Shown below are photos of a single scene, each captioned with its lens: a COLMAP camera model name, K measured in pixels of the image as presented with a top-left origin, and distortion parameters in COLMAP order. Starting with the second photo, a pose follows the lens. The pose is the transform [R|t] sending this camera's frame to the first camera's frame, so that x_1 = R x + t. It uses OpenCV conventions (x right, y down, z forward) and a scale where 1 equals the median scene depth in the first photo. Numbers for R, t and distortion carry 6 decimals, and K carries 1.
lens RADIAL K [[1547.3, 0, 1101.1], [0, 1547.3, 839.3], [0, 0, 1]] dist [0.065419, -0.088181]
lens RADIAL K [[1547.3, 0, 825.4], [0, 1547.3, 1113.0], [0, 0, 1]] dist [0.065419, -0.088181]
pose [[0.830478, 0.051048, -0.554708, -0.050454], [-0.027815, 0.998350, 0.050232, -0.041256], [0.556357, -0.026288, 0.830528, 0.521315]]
────────
◆ **Activity**:
Write the listing out again, exactly as it reads.

◆ **Result of the task**:
Shown below are photos of a single scene, each captioned with its lens: a COLMAP camera model name, K measured in pixels of the image as presented with a top-left origin, and distortion parameters in COLMAP order. Starting with the second photo, a pose follows the lens. The pose is the transform [R|t] sending this camera's frame to the first camera's frame, so that x_1 = R x + t. It uses OpenCV conventions (x right, y down, z forward) and a scale where 1 equals the median scene depth in the first photo. Numbers for R, t and distortion carry 6 decimals, and K carries 1.
lens RADIAL K [[1547.3, 0, 1101.1], [0, 1547.3, 839.3], [0, 0, 1]] dist [0.065419, -0.088181]
lens RADIAL K [[1547.3, 0, 825.4], [0, 1547.3, 1113.0], [0, 0, 1]] dist [0.065419, -0.088181]
pose [[0.830478, 0.051048, -0.554708, -0.050454], [-0.027815, 0.998350, 0.050232, -0.041256], [0.556357, -0.026288, 0.830528, 0.521315]]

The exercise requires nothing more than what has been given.